If you don’t have sex frequently, could your body simply decide it doesn’t need to ovulate anymore?
That is the implication of a study carried out by researchers from University College London, who surveyed 3,000 women about their sex lives and tracked them for a decade. Most of the women involved were married or in a relationship, and their average age when the study began was 45. They found that those who had sex every week had a lower chance of experiencing early menopause compared to those who had sex less than once per month.
The difference is dramatic, with those having regular sex being 28 percent less likely to have gone into menopause at age 51 than their counterparts. Those who had sex monthly, meanwhile, were 19 percent less likely to have experienced menopause than those who had sex less than monthly. For the purposes of the survey, sexual activity is defined as intercourse, caressing and touching, self-stimulation and oral sex. The most frequent pattern of sexual activity among the women surveyed was weekly, with 64 percent reporting this pattern.
The average age of menopause is 51, although this natural part of aging often occurs within the range of ages 45 to 55. In menopause, women stop having periods and lose the ability to get pregnant naturally. After a woman’s menstrual cycle has stopped for 12 months and her ovaries have stopped producing estrogen and progesterone, she is considered to have been through menopause. It may be accompanied by symptoms such as hot flashes, headaches, abdominal cramps and fatigue, as well as mood swings and other emotional difficulties.
Why might an active sex life delay menopause?
According to the researchers, if a woman is not having sex – and by extension, there isn’t any chance of getting pregnant – her body may choose to stop investing so much energy into ovulating. During ovulation, a woman’s immune function is hampered, which makes the body more susceptible to illness.
One hypothesis is that women’s bodies might be trying to save energy to be used elsewhere, such as for looking after grandchildren. The “grandmother hypothesis” theorizes that menopause evolved in order to help mothers have more children. Grandmothers, the theory goes, could help their offspring have more children of their own by helping to care for the existing grandchildren.

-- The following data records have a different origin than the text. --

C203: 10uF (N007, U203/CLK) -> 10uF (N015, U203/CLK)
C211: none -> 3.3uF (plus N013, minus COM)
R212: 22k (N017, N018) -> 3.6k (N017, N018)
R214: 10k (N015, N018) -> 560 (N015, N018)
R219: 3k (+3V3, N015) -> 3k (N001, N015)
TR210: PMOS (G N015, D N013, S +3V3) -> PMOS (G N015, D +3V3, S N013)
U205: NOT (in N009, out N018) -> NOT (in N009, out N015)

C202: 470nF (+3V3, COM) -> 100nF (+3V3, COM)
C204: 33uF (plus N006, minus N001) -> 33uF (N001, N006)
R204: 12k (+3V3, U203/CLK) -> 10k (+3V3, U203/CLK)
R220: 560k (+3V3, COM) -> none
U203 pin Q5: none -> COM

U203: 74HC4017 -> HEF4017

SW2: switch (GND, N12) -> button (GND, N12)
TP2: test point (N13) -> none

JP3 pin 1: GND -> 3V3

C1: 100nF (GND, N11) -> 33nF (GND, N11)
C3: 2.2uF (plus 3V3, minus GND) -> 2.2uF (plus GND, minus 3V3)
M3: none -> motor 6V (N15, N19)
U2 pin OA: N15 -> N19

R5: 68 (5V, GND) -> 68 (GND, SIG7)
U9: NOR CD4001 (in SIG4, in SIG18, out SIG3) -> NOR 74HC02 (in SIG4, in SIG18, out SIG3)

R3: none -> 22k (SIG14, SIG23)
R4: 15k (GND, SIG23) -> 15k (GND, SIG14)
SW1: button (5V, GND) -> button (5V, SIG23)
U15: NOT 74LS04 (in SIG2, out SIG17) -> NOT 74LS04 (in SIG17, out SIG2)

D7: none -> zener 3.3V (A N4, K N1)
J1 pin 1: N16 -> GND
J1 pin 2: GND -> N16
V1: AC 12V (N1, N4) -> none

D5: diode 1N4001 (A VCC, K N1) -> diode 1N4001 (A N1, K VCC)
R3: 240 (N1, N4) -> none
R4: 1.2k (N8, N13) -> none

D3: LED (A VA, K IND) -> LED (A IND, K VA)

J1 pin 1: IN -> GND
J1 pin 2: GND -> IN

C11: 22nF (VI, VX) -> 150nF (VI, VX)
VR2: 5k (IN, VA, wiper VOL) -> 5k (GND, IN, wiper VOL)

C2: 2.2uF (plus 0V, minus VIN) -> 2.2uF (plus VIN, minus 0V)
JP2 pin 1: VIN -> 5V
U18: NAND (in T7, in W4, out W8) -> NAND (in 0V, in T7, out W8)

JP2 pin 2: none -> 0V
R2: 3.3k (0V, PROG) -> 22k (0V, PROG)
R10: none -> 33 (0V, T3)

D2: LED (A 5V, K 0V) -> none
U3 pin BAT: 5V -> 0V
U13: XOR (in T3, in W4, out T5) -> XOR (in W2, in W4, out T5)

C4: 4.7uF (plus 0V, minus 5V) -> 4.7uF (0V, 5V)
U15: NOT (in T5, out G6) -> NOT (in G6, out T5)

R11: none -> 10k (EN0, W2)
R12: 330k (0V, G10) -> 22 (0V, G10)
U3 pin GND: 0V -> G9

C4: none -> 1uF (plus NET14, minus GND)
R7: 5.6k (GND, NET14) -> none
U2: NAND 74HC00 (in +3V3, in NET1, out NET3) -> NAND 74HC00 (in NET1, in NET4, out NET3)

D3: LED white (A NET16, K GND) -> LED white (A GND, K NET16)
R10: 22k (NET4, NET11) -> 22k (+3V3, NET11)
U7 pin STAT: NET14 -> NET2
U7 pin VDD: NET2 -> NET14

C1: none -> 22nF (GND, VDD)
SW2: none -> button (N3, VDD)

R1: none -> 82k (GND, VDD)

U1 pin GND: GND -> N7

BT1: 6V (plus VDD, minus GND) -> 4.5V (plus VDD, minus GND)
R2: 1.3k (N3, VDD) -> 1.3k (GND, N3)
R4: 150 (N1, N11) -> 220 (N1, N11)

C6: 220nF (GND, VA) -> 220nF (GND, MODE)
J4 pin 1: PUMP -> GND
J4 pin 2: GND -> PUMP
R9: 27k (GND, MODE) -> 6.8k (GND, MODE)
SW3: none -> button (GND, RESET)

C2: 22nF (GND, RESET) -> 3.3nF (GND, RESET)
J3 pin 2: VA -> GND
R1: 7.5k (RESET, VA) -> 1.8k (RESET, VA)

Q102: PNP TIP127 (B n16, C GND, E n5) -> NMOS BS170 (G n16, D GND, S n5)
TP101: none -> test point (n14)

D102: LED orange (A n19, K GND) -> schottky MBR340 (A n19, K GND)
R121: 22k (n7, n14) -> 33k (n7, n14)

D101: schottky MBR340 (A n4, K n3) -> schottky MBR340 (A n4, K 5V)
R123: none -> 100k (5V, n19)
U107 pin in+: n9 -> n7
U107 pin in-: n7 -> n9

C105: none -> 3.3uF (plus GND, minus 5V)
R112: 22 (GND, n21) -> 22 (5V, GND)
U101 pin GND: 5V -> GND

The researchers said they were inspired to explore this link after noticing a trend in the existing menopause literature of married women experiencing menopause later, something they say that few studies had attempted to explain.
Study co-author Ruth Mace cautioned that there are no behavioral interventions that can prevent reproductive cessation and that menopause is inevitable. However, she added: “Nonetheless, these results are an initial indication that menopause timing may be adaptive in response to the likelihood of becoming pregnant.”
The authors also said that the link may not necessarily be causal; there could be some other biological or hormonal factor not measured by the study influencing both how often a woman has sex and her age at menopause. They did find, however, that living with a male partner and therefore being exposed to male pheromones did not provide an explanation for the findings. They also controlled for factors such as estrogen hormone levels, body mass index and smoking.
The study was published by the Royal Society Open Science.
There are some benefits to experiencing menopause later in life. An earlier onset of menopause has been linked to greater loss of bone density and adverse cholesterol profiles, among other issues. And although scientists can’t say with certainty that an active sex life will delay menopause, some doctors say that having sex regularly during perimenopause and menopause can make sex less painful with time, which is important as many post-menopausal women are unable to have sex due to vaginal dryness and pain.